Io dissi al dottor Mattioli quello che mi avevano detto da molte parti, qui a Roma: che il libretto non si trovava. Se a voi risulta che nel complesso si è venduto e si vende, nessuno più contento di me. Per vecchia abitudine, io non mi sono mai interessato direttamente di queste cose: ho visto che i libri più o meno presto si sono venduti, molto spesso si sono ristampati: per me è anche troppo: ed anzi mi stupisco che sia così.
[2] Mi pare che possiamo prendere la nostra decisione, circa la progettata edizione Garzanti del volumetto RICORDI CROCIANI. Garzanti mi scrive, in data 11 Gennaio:
"Ho ricevuto in questi giorni la "plaquette" RICORDI CROCIANI. Mi pare che sia un documento prezioso; il contenuto però è troppo scarso e troppo privato per giustificare un'edizione nostra.
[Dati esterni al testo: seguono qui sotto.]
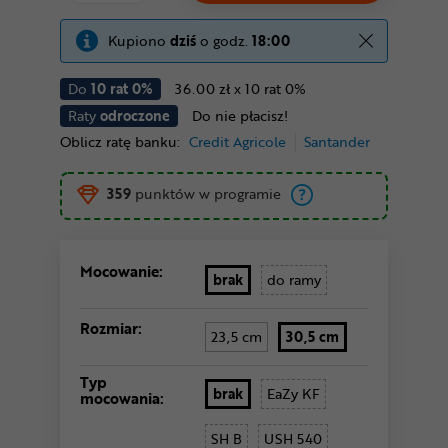
Kupiono
dziś
o godz.
18:00
Do
10 rat 0%
36.00 zł x 10 rat 0%
Raty
odroczone
Do nie płacisz!
Oblicz ratę banku:
Credit Agricole
Santander
359
punktów w programie
Mocowanie:
brak
do ramy
Rozmiar:
23,5 cm
30,5 cm
Typ
brak
EaZy KF
mocowania:
SH B
USH 540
Se lei ha altro materiale da farmi vedere, le sarò grato; comunque della cosa credo si potrà ben parlare più tardi".
A me pare che Garzanti abbia perfettamente ragione. Quel libretto è nato a quel modo, è piaciuto a quel modo, e non può stare che così. È una illusione che si possa "aumentare" con altro materiale: diventerebbe tutto un'altra cosa, e forse una cosa meno autentica, e meno felice nella sua modestia. Io ho moltissime lettere crociane, ma esse diventerebbero "una coda".
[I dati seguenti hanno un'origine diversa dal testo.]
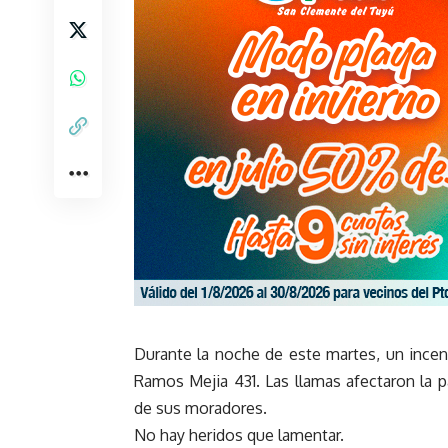
Durante la noche de este martes, un incen
Ramos Mejia 431. Las llamas afectaron la p
de sus moradores.
No hay heridos que lamentar.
[3] Io credo che il miglior partito sarebbe que ||lo che qui espongo, e che la prego di sottoporre al dottor Mattioli.
Propongo dunque che si tenga in piedi la composizione del volumetto, e si prodsegua a curare le vendite della prima edizione. Se col passare del tempo vedrete che le vendite continuano, e promettono di continuare, si potrebbe fare una seconda tiratura d'un alttro po' di copie. Questo mi pare il progetto più ragionevole: mi sappia dire qualcosa, quando avrà informato il dottor Mattioli. Sono sicurissimo che anche il Garzanti è contento se decidiamo così.
Mi perdoni la lunga lettera; mi saluti il dott. Mattioli; e in attesa d'un suo riscontro, a suo comodo, mi creda Suo dev/mo e obblig/mo
Emilio Cecchi

Missiva dattiloscritta con interventi autografi. Milano, Centro Apice, Corr. amministrativa, 20.
Lettera di 2 cc., solo recto.

Nel margine inferiore del foglio, un appunto manoscritto di Raffaele Mattioli: «Dott. Mattioli: è lietissimo» (le parole qui in corsivo nell'originale sono sottolineate).

Il margine superiore del secondo foglio presenta il numero di pagina: «-2-».